Fabio (Jalisse): Noi no, tu sì.

PT: Avete scritto un libro sulle irregolarità del festival. Perché avete aspettato quattordici anni per riaprire l’X-file?

Alessandra (Jalisse): [ride] Effettivamente siamo un po’ extraterrestri, riscendiamo dalla luna dopo quattordici anni…

F: Perché tutti i nostri pensieri, tutte le nostre “illazioni”, tutti questi “fiumi di parole” hanno preso corpo, sono diventati realtà. Tutto iniziò quando ci chiamò Gigi Vesigna: aveva scritto un libro su Sanremo che parlava anche di noi e andammo a presentarlo con lui. Parlava dei Jalisse come artisti puliti, artisti boicottati, artisti che hanno pagato lo scotto per non aver aderito al sistema… Ci siamo guardati in faccia e abbiamo detto: “Ma allora è vero!”

PT: Quando parlate di “sistema”, a cosa vi riferite?

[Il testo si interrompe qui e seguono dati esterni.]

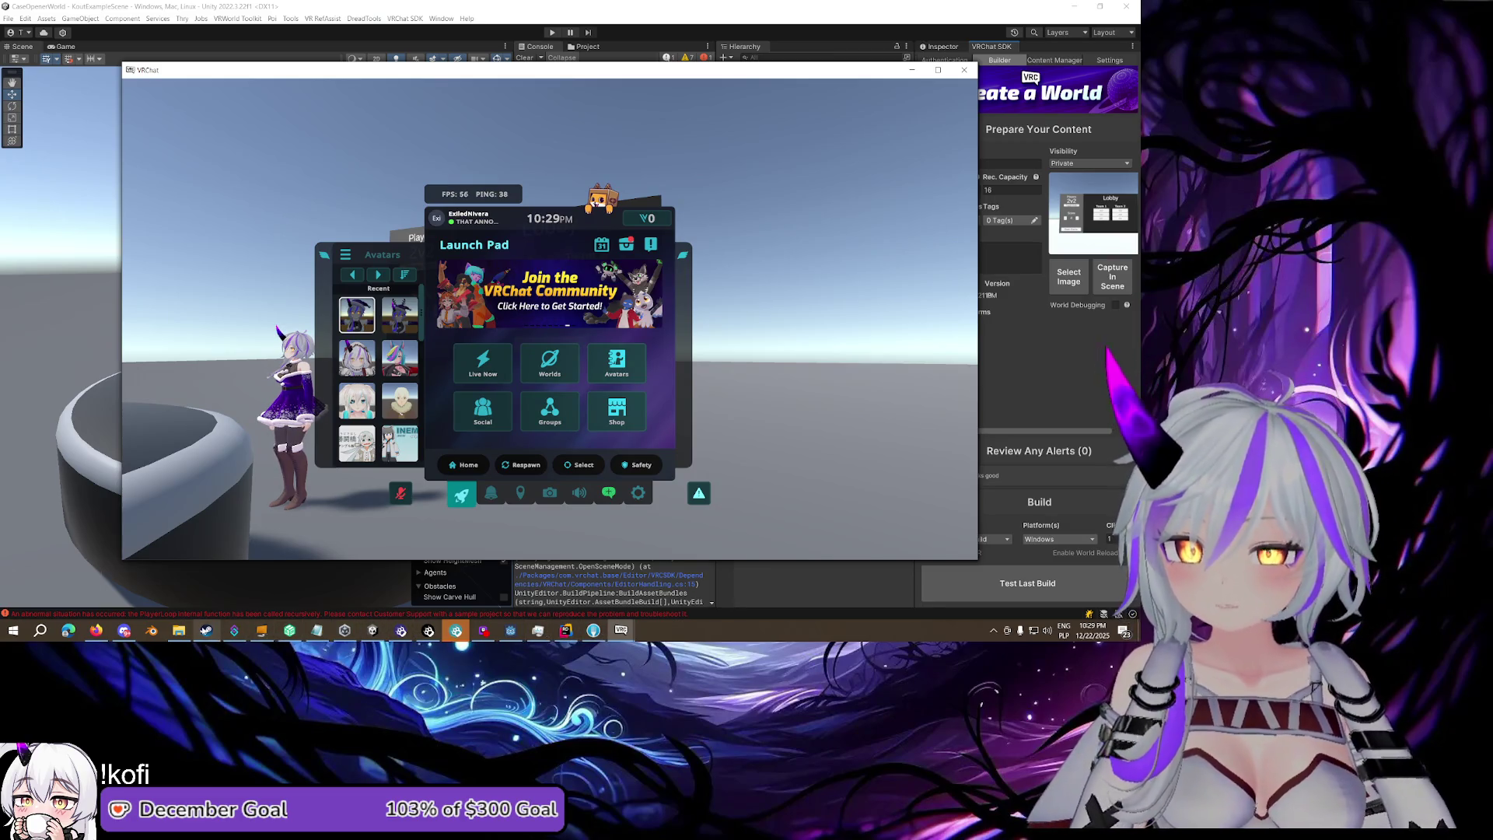
# Leave the VRChat test clients and return to the Unity editor for a fresh Build & Test
pyautogui.moveTo(206, 631)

F: Tutto quello che gira intorno al festival e alla discografia italiana. Ci sono dei poteri ben definiti. Abbiamo vinto un festival, votati dal popolo, dalla Doxa e dai giurati. E ci hanno accusato di essere raccomandati.

PT: Da chi?

F: Sergio Bardotti. Ovviamente non era vero. Eravamo produttori indipendenti con la Jalisse S.N.C. su licenza Columbia e, in qualità di artisti sconosciuti che vincono Sanremo, ci siamo accorti di aver dato fastidio. Al momento della vittoria, il nostro disco non era ancora nei negozi. Avevamo 20.000 ordinazioni, ma uscì ufficialmente dopo due settimane. Tuttavia, durante la manifestazione, ci arrivò un pacchetto da Napoli coi CD piratati.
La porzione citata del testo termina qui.